▶ KUTIPAN TEKS:
————
MURABAHAH ANUITAS DAN PENERAPANNYA MENURUT STANDAR AKUNTANSI SYARIAH
Oleh: Marita Kusuma Wardani
[email protected] (Fakultas Ekonomi dan Bisnis Islam IAIN Surakarta)
Abstract Praktek transaksi syariah yang dilakukan oleh perbankan syariah dalam menjalankan kegiatan operasionalnya memunculkan Akuntansi Syariah. Hal tersebut mendorong adanya popularitas dan pertumbuhan transaksi syariah di Indonesia yang diikuti dengan tuntutan akan adanya penyempurnaan dalam Standar Akuntansi agar pencatatan yang dilakukan dapat mencerminkan substansi transaksi yang dilakukan. Salah satu transaksi yang populer adalah transaksi dengan akad Murabahah sebagaimana diatur di dalam PSAK 102 Tentang Akuntansi Murabahah. Adanya persoalan tentang penerapan PSAK 102 yang tidak diaplikasikan secara penuh oleh Lembaga Keuangan Syariah, maka Ikatan Akuntan Indonesia mengeluarkan PSAK 102 revisi 2013 tentang Akuntansi Murabahah. Dikarenakan menganut konsep anuitas, maka PSAK 102 revisi 2013 harus dilekatkan dengan PSAK lain yang menerapkan metode anuitas. PSAK tersebut adalah PSAK 50, PSAK 55 dan juga PSAK 60. Penerapan PSAK 50, PSAK 55 dan PSAK 60 ini dilakukan untuk pembiayaan murabahah yang terkait dengan adanya ketentuan berkaitan dengan asset keuangan dalam kategori pinjaman yang diberikan dan juga piutang. Kata Kunci : Akuntansi Murabahah, Metode Anuitas, PSAK Syariah. A. Pendahuluan Berkembangnya perbankan syariah di berbagai negara, khususnya di Indonesia sebagai proses transformasi nilai-nilai Islam setidaknya dilatarbelakangi oleh beberapa hal, yaitu: (1) adanya keinginan masyarakat untuk melakukan berbagai kegiatan ekonomi termasuk transaksi perbankan yang sesuai dengan nilai dan prinsip syari’ah; (2) keunggulan sistem operasional dan produk perbankan syari’ah antara lain mengutamakan moralitas, keadilan, dan transparansi dalam kegiatan operasional perbankan syari’ah (Karim: 2002).
————
▶ TUGAS LATIHAN:
- A) Mohon tulis ulang bagian teks tentang murabahah anuitas yang dimulai dengan kata-kata yang memuat "MURABAHAH ANUITAS DAN" dan diakhiri dengan "Islam IAIN Surakarta)".
- B) Menurut teks tentang murabahah anuitas, PSAK mana saja yang harus dilekatkan dengan PSAK 102 revisi 2013?

▶ BARIS DATA:
————
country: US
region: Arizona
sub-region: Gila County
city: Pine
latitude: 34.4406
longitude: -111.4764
————
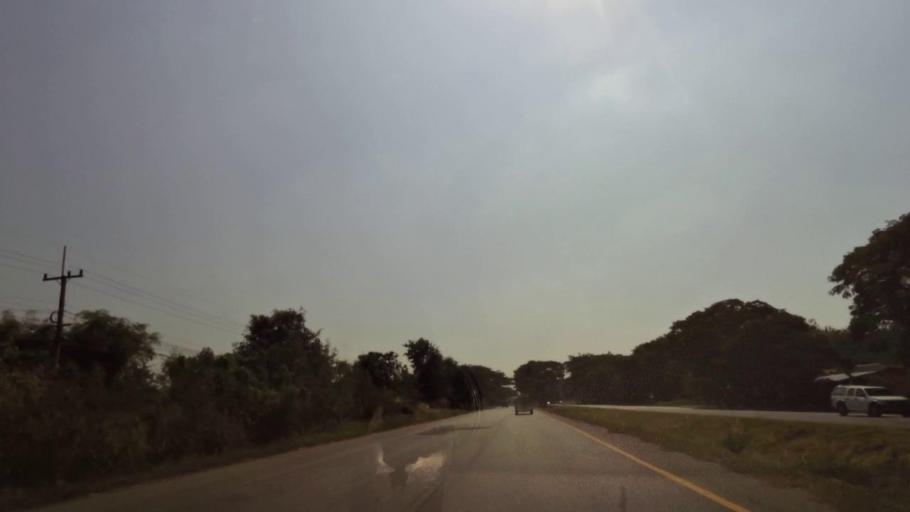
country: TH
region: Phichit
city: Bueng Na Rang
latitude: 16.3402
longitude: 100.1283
————
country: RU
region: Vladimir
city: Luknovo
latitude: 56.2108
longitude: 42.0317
————
▶ JAWABAN SETIAP TUGAS:
- A)
MURABAHAH ANUITAS DAN PENERAPANNYA MENURUT STANDAR AKUNTANSI SYARIAH
Oleh: Marita Kusuma Wardani
[email protected] (Fakultas Ekonomi dan Bisnis Islam IAIN Surakarta)

- B) PSAK 50, PSAK 55, dan PSAK 60.